The case manager, Basima Odeesho, said Al-Mifraji was granted two months’ worth of cash aid totaling $1,142 on Thursday, including March, when she was originally denied, and another payment for this month.
On Friday morning I heard from Dale Fleming, a county Health and Human Services director, who told me the county had reviewed its records to identify refugee applicants who had been inappropriately denied assistance.
“We’re committed to correcting any errors on our part,” Fleming said. “We regret any inconvenience these families may have suffered.”
Fleming said her office had reviewed its records dating back to January 2010. That’s when the federal government first increased the amount of money it gives to new refugees to help them resettle in the United States. That increase pushed some families over the income limits to qualify for traditional welfare. The county should have then considered them for an alternative cash assistance program that is supposed to be in place to help refugees for that very reason. It hadn’t been doing that.
In reviewing its records, Fleming said, the agency found eight refugee families who had been denied welfare and then not been considered for the alternative program.
It has since reevaluated those families’ applications and found three qualified for the alternative program, Fleming said, while the other five did not. She also said the county has finished updating the instruction manual workers use to ensure refugees who are denied welfare get referred to the appropriate program.
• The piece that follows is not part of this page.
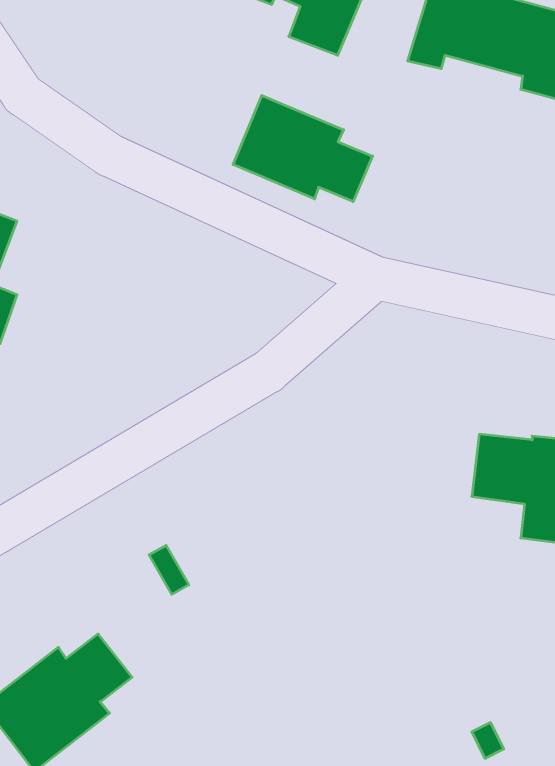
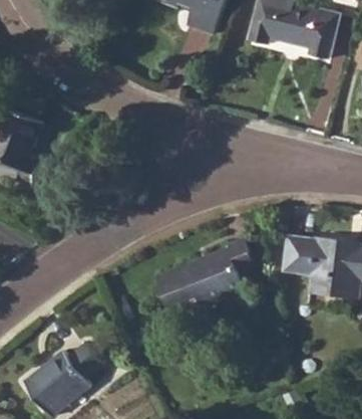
building: [233,95,373,202] -> none
building: none -> [156,236,253,318]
Local refugee resettlement agencies have reported that at least a few dozen of their refugee clients have been potentially affected by the county’s incorrect processing of refugees’ applications for assistance. Some have been denied welfare cash aid, and others have had their food stamps denied or reduced.
On Friday, Fleming said her department was still sorting out how many refugees may have had their food stamp allocations affected and is working with resettlement workers to sort the problems out.